Encouraging former students to step into teaching roles is about expanding the number of voices in the room. Our industry is stronger when education reflects a wide range of paths, perspectives, and lived experiences.
My advice to anyone considering teaching is simple: don’t focus on having all the answers. Focus on creating space for better questions, rooted in curiosity. Every time I facilitate a course, I walk away having learned as much (if not more) than I brought in. If you find yourself thinking, “I wonder how else we could do that,” that curiosity may be your signal to step forward.
Given your tenure with IAEE and extensive involvement, you have a front-row seat to the industry’s evolution. How has your teaching adapted to address emerging challenges and opportunities in the exhibitions and events space?

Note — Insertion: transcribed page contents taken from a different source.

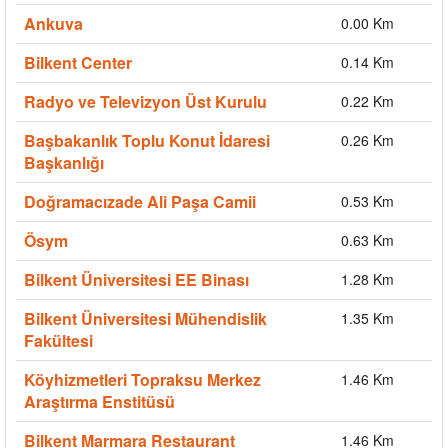
Ankuva
0.00 Km
Bilkent Center
0.14 Km
Radyo ve Televizyon Üst Kurulu
0.22 Km
Başbakanlık Toplu Konut İdaresi
0.26 Km
Başkanlığı
Doğramacızade Ali Paşa Camii
0.53 Km
Ösym
0.63 Km
Bilkent Üniversitesi EE Binası
1.28 Km
Bilkent Üniversitesi Mühendislik
1.35 Km
Fakültesi
Köyhizmetleri Topraksu Merkez
1.46 Km
Araştırma Enstitüsü
Bilkent Marmara Restaurant
1.46 Km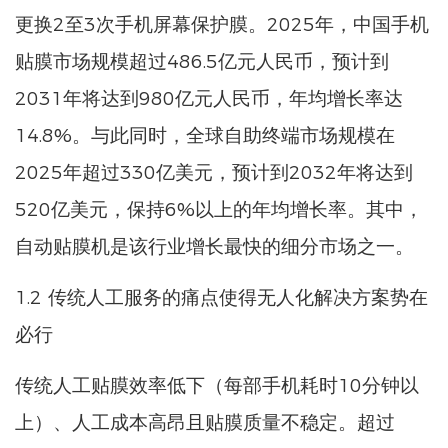
更换2至3次手机屏幕保护膜。2025年，中国手机
贴膜市场规模超过486.5亿元人民币，预计到
2031年将达到980亿元人民币，年均增长率达
14.8%。与此同时，全球自助终端市场规模在
2025年超过330亿美元，预计到2032年将达到
520亿美元，保持6%以上的年均增长率。其中，
自动贴膜机是该行业增长最快的细分市场之一。
1.2 传统人工服务的痛点使得无人化解决方案势在
必行
传统人工贴膜效率低下（每部手机耗时10分钟以
上）、人工成本高昂且贴膜质量不稳定。超过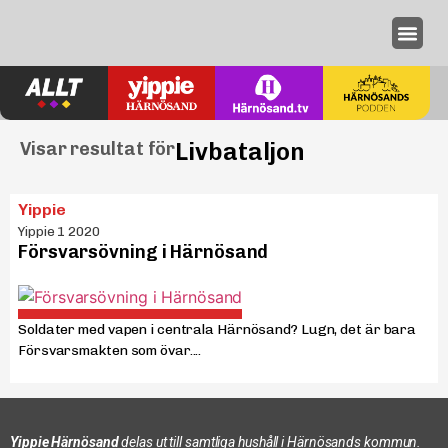
Annonseri
Livbataljon
Visar resultat för
Yippie
Yippie 1 2020
Försvarsövning i Härnösand
Soldater med vapen i centrala Härnösand? Lugn, det är bara
Försvarsmakten som övar....
Yippie Härnösand
delas ut till samtliga hushåll i Härnösands kommun.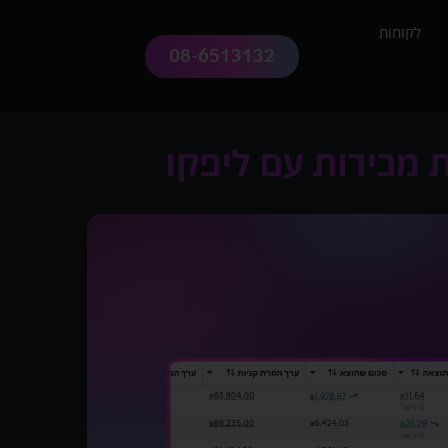
לקוחות
08-6513132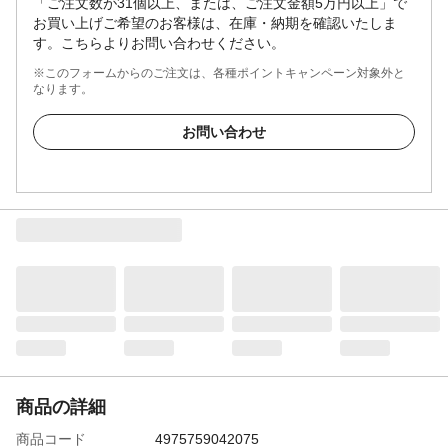
「ご注文数が31個以上、または、ご注文金額5万円以上」で
お買い上げご希望のお客様は、在庫・納期を確認いたしま
す。こちらよりお問い合わせください。
※このフォームからのご注文は、各種ポイントキャンペーン対象外と
なります。
お問い合わせ
商品の詳細
商品コード
4975759042075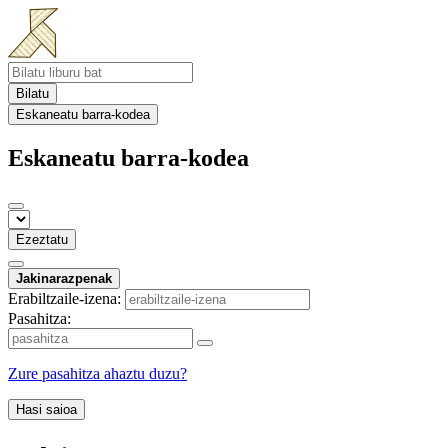
Bilatu
Eskaneatu barra-kodea
Eskaneatu barra-kodea
Ezeztatu
Jakinarazpenak
Erabiltzaile-izena:
Pasahitza:
Zure pasahitza ahaztu duzu?
Hasi saioa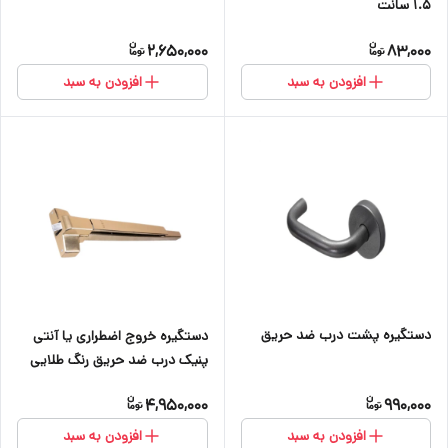
۱.۵ سانت
2,650,000
83,000
افزودن به سبد
افزودن به سبد
دستگیره پشت درب ضد حریق
دستگیره خروج اضطراری یا آنتی
پنیک درب ضد حریق رنگ طلایی
4,950,000
990,000
افزودن به سبد
افزودن به سبد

Matt: My teaching has become less about “how things have always been done” and more about how people think, decide, and adapt in uncertainty. The pace of change isn’t slowing down, which means memorizing processes matters less than reflection, and emotional intelligence.
The old saying “if it isn’t broken, don’t fix it” feels antiquated in today’s environment. We now have access to tools, data, and perspectives that allow us to work more intentionally and efficiently. When something is working well, I encourage asking not only why it works, but whether it can be made better, and how those improvements might translate elsewhere.
I’ve also leaned more into facilitation than lecture. Today’s professionals don’t need more information, they need help making sense of it. That means designing learning environments where participants learn with and from each other, not just from the front of the room.
Looking ahead, what skills or mindsets do you believe are most essential for the next generation of professionals to cultivate, and how are you working to instill these in your students today?
Matt: Curiosity, self-awareness, and the ability to sit with discomfort. The next generation doesn’t need permission to lead differently, but they do need environments that support experimentation and learning from failure.
In my teaching, I focus on normalizing reflection, reframing failure, and helping people understand their own triggers and biases. When professionals understand how they show up under pressure, they lead more intentionally.
If I’m doing my job well, students leave with fewer “right answers” and more confidence in how they think, ask questions, and support others.